Let’s hope that one day, Vucic and Pupovac recognize that holding a “day of mourning” on the day of Croatia’s liberation is as provocative as Croatia holding a “day of mourning” for the victims of the Way of the Cross on 8 May, Victory Day in Europe.   We need less provocations, and  more statesmen-like  measures.  Like acknowledging the genocide in Srebrenica, or the criminal nature of the Republika Srpska Krajina.  We also need Croatia’s leaders to acknowledge  the pain felt by Serbs for the crimes committed after Operation Storm.  Perhaps 28 September, the anniversary of the murders in Varivode, would be an appropriate day.

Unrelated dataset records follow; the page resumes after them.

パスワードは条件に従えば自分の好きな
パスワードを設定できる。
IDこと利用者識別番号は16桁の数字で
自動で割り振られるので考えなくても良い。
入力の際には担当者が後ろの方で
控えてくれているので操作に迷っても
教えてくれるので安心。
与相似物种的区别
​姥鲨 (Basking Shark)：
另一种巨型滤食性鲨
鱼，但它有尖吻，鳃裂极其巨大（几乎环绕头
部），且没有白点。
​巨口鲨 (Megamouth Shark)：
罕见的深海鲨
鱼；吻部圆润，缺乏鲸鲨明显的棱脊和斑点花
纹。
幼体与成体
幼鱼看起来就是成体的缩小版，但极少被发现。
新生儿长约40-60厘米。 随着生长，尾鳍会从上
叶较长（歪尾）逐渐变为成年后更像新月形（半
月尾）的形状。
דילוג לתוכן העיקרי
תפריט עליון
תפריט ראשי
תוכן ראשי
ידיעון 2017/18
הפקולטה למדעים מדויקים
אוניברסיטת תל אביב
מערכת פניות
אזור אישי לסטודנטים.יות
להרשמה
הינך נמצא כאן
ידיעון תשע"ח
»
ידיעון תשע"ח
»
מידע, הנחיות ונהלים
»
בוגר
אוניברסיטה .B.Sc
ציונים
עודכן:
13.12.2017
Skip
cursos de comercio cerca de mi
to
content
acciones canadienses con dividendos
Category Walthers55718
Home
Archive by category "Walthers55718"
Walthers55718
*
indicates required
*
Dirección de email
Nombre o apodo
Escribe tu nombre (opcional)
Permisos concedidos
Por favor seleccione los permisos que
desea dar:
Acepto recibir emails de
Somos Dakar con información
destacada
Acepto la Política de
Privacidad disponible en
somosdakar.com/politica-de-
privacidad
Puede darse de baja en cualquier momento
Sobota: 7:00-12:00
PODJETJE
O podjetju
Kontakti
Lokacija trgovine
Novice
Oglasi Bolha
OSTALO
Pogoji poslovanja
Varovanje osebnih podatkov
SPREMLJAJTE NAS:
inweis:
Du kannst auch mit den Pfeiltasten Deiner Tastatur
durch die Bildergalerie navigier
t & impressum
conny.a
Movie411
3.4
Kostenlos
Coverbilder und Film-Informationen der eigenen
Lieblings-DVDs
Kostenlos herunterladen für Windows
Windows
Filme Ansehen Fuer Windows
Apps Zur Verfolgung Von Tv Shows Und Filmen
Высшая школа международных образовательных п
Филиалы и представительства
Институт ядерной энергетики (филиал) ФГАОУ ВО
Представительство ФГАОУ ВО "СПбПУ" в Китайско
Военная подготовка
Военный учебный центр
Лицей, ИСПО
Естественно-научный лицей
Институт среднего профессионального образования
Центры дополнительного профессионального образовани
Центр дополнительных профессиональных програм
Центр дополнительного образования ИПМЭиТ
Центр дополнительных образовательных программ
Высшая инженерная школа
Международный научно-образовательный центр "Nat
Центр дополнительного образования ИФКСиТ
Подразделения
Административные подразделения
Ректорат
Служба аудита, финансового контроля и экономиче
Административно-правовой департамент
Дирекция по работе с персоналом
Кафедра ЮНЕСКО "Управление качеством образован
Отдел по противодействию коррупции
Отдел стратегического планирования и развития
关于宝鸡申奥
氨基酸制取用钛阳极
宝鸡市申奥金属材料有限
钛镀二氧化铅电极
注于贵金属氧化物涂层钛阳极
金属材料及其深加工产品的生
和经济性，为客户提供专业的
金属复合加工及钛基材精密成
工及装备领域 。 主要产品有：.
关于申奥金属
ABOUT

But not 5 August.  5 August is Croatia’s day, the day when we celebrate the country’s liberation from an evil political project,  a day when we give thanks for those that led Croatia to victory.  And when we remember each and every soldier who gave his life, or a part of his body or mind, so that every one of Croatia’s citizens can live in freedom.

Neka im  je vjecna slava  i hvala (Let their glory be eternal).